When Less is More: Surprising Gains from Label-Aware Quantization

Introduction

What is Label-Aware Quantization (LAQ)?

Post-training quantization (PTQ) techniques typically use data from the same distribution as the training data to achieve high performance under memory constraints. LAQ, on the other hand, leverages data from different distributions.

Why LAQ?

Many machine learning tasks involve only subsets of much larger datasets.
LAQ can reduce the model size in memory.
LAQ might perform better than the original model on subsets.

Greedy Path-Following Quantization (GPFQ):

Computationally efficient quantization method for pre-trained models (MLPs and CNNs).
Quantizes each neuron using a greedy path-following algorithm, eliminating the need for complex retraining.
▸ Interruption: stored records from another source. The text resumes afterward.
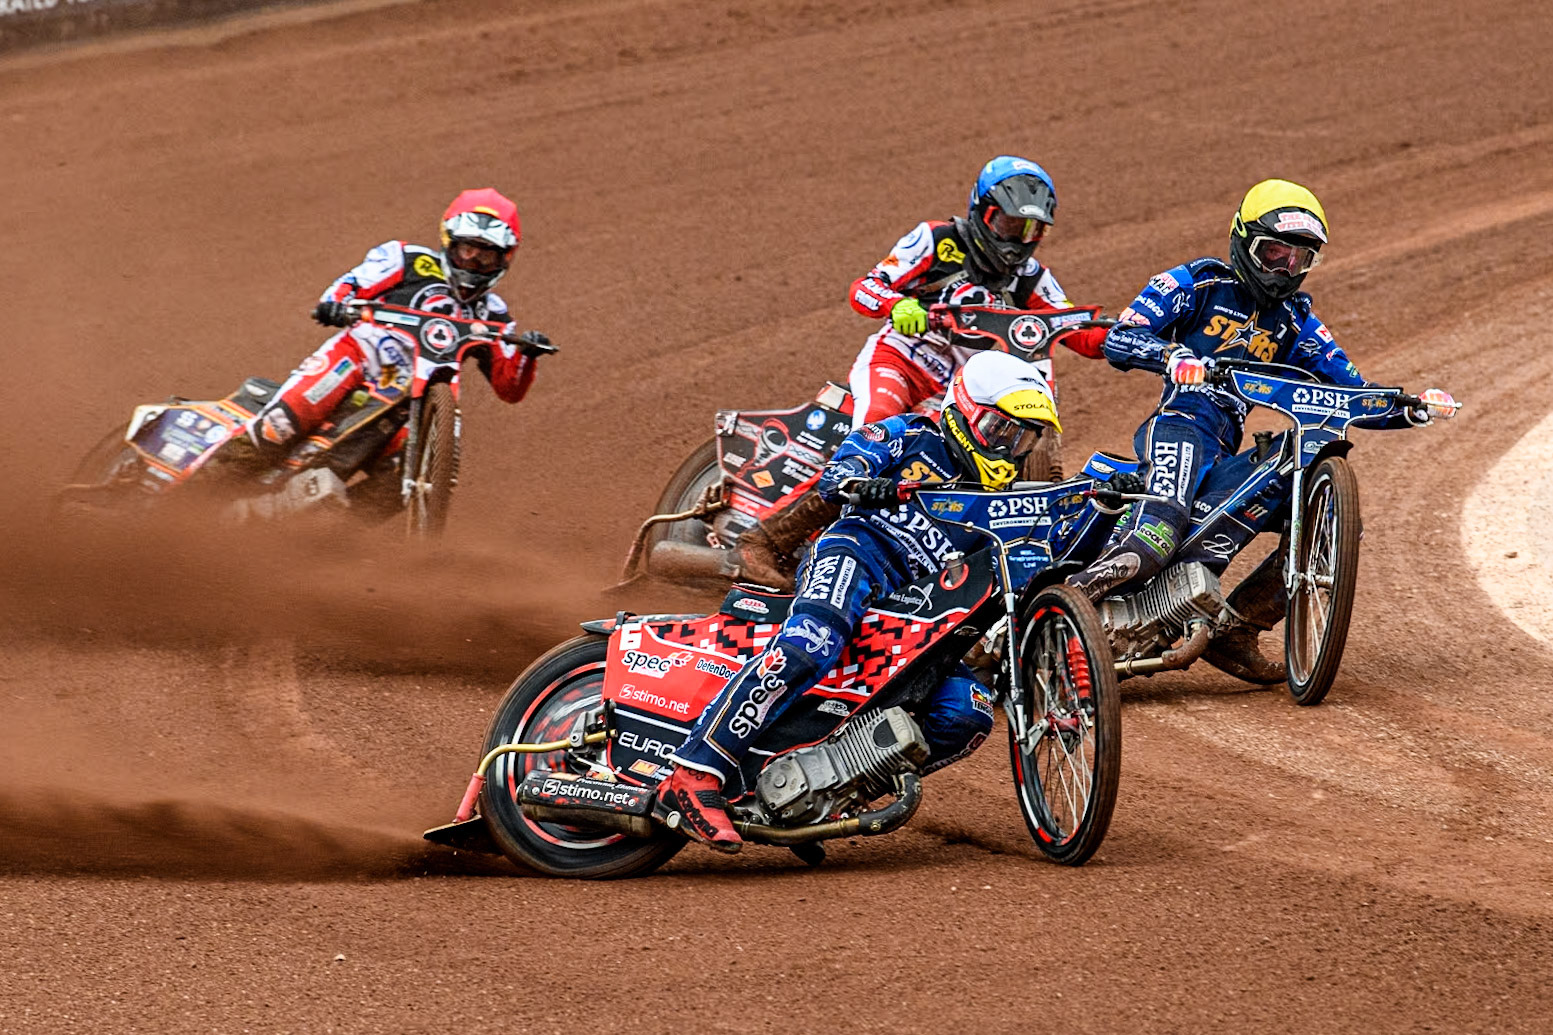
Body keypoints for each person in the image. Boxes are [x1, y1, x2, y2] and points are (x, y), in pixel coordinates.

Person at [655, 351, 1064, 852]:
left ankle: (820, 794)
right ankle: (695, 771)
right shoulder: (912, 434)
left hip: (919, 613)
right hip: (856, 554)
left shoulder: (1001, 500)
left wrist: (1112, 493)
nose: (1010, 447)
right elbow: (847, 462)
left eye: (1023, 437)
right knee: (813, 642)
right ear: (964, 410)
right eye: (1001, 429)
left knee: (967, 711)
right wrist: (857, 478)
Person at [1065, 179, 1459, 681]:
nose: (1284, 271)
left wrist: (1409, 406)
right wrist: (1172, 355)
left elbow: (1351, 391)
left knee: (1333, 524)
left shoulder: (1296, 321)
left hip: (1226, 450)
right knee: (1157, 533)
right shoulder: (1197, 283)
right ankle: (1058, 616)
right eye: (1274, 253)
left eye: (1299, 259)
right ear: (1242, 241)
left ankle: (1235, 630)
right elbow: (1121, 336)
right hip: (1180, 428)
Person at [736, 156, 1108, 589]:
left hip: (958, 386)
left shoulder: (1032, 278)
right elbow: (867, 287)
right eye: (1010, 225)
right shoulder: (936, 240)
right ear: (983, 211)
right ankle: (763, 541)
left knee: (972, 466)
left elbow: (1079, 331)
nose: (1019, 241)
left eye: (1032, 230)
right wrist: (898, 305)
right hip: (902, 360)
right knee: (874, 438)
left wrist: (1136, 330)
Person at [240, 189, 552, 509]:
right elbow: (353, 283)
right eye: (467, 249)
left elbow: (509, 388)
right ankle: (206, 483)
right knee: (279, 425)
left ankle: (332, 535)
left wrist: (528, 355)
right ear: (449, 241)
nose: (473, 262)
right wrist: (334, 304)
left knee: (416, 470)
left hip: (411, 404)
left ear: (505, 258)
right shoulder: (407, 260)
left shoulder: (493, 314)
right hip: (358, 358)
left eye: (486, 255)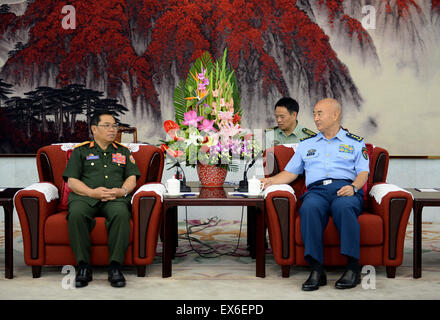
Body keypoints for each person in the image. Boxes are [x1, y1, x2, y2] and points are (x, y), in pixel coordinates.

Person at [261, 98, 369, 291]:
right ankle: (316, 269)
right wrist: (270, 180)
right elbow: (291, 172)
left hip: (344, 188)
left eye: (320, 113)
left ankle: (353, 267)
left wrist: (354, 187)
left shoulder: (355, 143)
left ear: (335, 115)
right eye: (314, 114)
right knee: (309, 208)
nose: (315, 118)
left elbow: (363, 172)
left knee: (344, 207)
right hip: (316, 191)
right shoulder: (306, 144)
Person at [63, 112, 140, 288]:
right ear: (94, 129)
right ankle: (83, 267)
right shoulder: (80, 151)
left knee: (121, 214)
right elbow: (72, 181)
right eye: (107, 125)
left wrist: (122, 191)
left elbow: (132, 178)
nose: (112, 129)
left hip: (115, 198)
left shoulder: (123, 151)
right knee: (76, 214)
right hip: (85, 197)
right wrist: (91, 193)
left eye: (114, 125)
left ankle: (115, 267)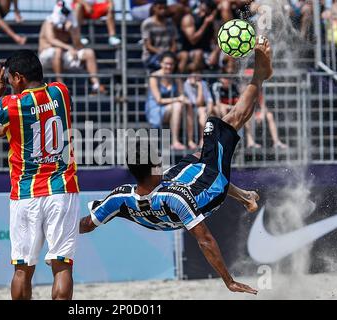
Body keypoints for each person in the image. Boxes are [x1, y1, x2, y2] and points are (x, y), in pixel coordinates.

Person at [80, 36, 273, 295]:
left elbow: (87, 225)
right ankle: (260, 76)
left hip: (173, 188)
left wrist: (54, 228)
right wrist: (230, 281)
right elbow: (205, 240)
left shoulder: (121, 196)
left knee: (200, 148)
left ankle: (245, 197)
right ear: (154, 169)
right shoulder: (176, 197)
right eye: (158, 160)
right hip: (210, 184)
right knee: (226, 121)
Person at [0, 50, 80, 300]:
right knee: (62, 266)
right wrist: (10, 129)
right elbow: (42, 119)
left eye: (9, 79)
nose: (8, 83)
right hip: (62, 189)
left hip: (25, 194)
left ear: (19, 78)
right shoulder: (61, 92)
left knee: (22, 270)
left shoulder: (10, 105)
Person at [38, 2, 106, 95]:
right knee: (58, 50)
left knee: (89, 53)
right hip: (46, 56)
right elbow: (51, 40)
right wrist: (68, 47)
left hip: (64, 55)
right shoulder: (49, 22)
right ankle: (60, 85)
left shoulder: (69, 23)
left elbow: (78, 45)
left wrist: (72, 30)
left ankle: (96, 85)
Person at [146, 51, 196, 151]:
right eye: (166, 63)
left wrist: (185, 100)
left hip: (171, 108)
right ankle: (175, 141)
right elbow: (159, 100)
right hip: (155, 109)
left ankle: (190, 140)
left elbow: (182, 95)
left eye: (171, 64)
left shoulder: (175, 77)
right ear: (160, 63)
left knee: (187, 104)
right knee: (177, 105)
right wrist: (178, 99)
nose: (169, 66)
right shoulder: (154, 77)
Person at [178, 0, 219, 73]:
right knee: (198, 53)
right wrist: (205, 24)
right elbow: (193, 40)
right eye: (201, 10)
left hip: (206, 51)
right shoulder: (189, 18)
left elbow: (218, 41)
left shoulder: (212, 21)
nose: (202, 14)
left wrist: (215, 52)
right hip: (188, 51)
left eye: (205, 12)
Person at [141, 0, 181, 72]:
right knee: (165, 65)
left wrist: (169, 54)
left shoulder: (170, 23)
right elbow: (148, 46)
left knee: (183, 57)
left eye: (164, 8)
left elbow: (174, 43)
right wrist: (164, 55)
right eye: (160, 8)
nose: (162, 11)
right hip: (152, 56)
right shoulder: (147, 23)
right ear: (154, 8)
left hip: (169, 54)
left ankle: (179, 81)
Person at [184, 74, 215, 147]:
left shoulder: (203, 83)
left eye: (198, 74)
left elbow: (209, 99)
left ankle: (202, 139)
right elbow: (197, 102)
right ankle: (190, 141)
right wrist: (200, 87)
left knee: (203, 113)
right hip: (189, 108)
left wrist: (209, 110)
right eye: (194, 75)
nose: (197, 77)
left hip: (201, 108)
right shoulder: (186, 84)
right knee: (194, 111)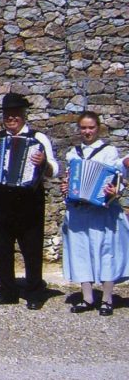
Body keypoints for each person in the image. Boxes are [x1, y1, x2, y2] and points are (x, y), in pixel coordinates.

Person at [0, 92, 58, 309]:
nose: (11, 118)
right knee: (1, 247)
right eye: (7, 114)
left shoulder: (38, 138)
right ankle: (8, 290)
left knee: (31, 247)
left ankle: (34, 292)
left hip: (28, 199)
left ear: (23, 115)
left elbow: (54, 169)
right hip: (2, 199)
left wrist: (44, 162)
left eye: (15, 114)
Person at [60, 111, 129, 316]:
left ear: (98, 128)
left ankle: (107, 299)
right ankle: (87, 297)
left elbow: (119, 180)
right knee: (81, 251)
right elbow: (70, 181)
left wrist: (114, 191)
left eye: (91, 127)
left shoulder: (109, 152)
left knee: (106, 251)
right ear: (79, 129)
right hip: (79, 210)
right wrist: (65, 188)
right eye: (83, 128)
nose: (87, 131)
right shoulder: (73, 154)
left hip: (103, 211)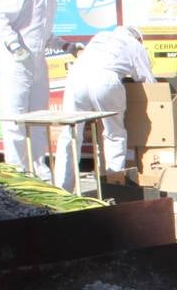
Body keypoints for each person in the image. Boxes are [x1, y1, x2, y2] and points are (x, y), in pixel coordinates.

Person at [0, 0, 80, 175]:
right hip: (14, 62)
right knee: (15, 120)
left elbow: (42, 35)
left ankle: (39, 170)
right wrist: (14, 46)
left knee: (39, 119)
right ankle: (18, 172)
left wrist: (67, 46)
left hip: (36, 62)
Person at [53, 26, 155, 192]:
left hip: (76, 78)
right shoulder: (135, 45)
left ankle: (62, 189)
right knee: (114, 134)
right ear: (138, 38)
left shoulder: (101, 36)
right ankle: (113, 185)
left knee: (70, 134)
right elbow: (147, 80)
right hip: (105, 80)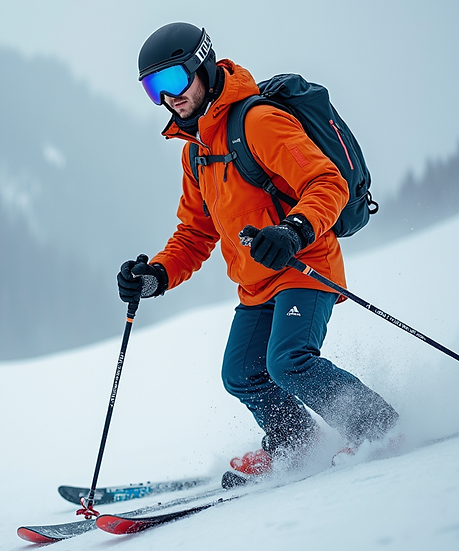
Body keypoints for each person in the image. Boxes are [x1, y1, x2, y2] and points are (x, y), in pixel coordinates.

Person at [117, 22, 398, 476]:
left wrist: (294, 230)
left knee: (289, 362)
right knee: (242, 373)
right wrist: (157, 275)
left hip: (303, 265)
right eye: (154, 88)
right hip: (256, 282)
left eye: (173, 80)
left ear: (201, 66)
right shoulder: (196, 151)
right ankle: (295, 443)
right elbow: (195, 232)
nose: (168, 97)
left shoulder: (258, 122)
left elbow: (328, 183)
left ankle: (378, 427)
Research Question: Does LAQ boost CNN performance on subset classification tasks?

Dataset

CIFAR-100

Number of Classes: 100
Image Size: 32 x 32 x 3
Train Set: 50,000 images (500 per class)
Test Set: 10,000 images (100 per class)

Dataset Visualization — Figure 1: Visualizing Class Centers

Methods

Subset Generation (From Section 3):

Feature Extraction (FE): Flattened output of convolutional layers from a pre-trained ResNet-50 (2048 dimensions).
Dimensionality Reduction (DR): UMAP preserves cluster structure & location (2 dimensions).
Inter-Class Distance (ICD): KL divergence (Gaussian closed-form) for every unique pair of classes.
Subset Selection: Selecting 10 classes greedily based on inter-class similarity for spread along the x-axis:
- Similar Classes: Low Median Distance
- Dissimilar Classes: High Median Distance
- Random Classes: Intermediate Median Distance

Data Processing — Figure 2: Data Preprocessing & Generation

Model Variations (From Section 4):

Original: Uses pre-trained weights.
Quant: Quantized using the training split of the subset.
Fine-Tuned (FT): Fine-tuned using the training split of the subset.
FT + Quant: Fine-tuned first, then quantized.

Results

Conclusion

Our study demonstrates that label-aware quantization effectiveness is strongly influenced by inter-class similarity, with higher accuracy maintained when quantizing for dissimilar class subsets across all tested architectures. While ResNet50, VGG16, and GoogleNet demonstrated strong resilience to 4-bit precision reduction, MobileNetV2 exhibited significantly greater sensitivity. This shows how fundamental architecture design significantly influences quantization effectiveness. We observed that fine-tuning provides greater benefits for similar-class tasks, whereas direct label-aware quantization performs best with distinct classes. These findings offer practical solutions for resource-constrained environments: developers can apply label-aware quantization directly for tasks involving distinct objects, while fine-tuning before quantization would be better suited for similar-class tasks. This approach enables significant model compression while maintaining high accuracy for specific subtasks, emphasizing the viability of neural network quantization in resource-constrained edge devices.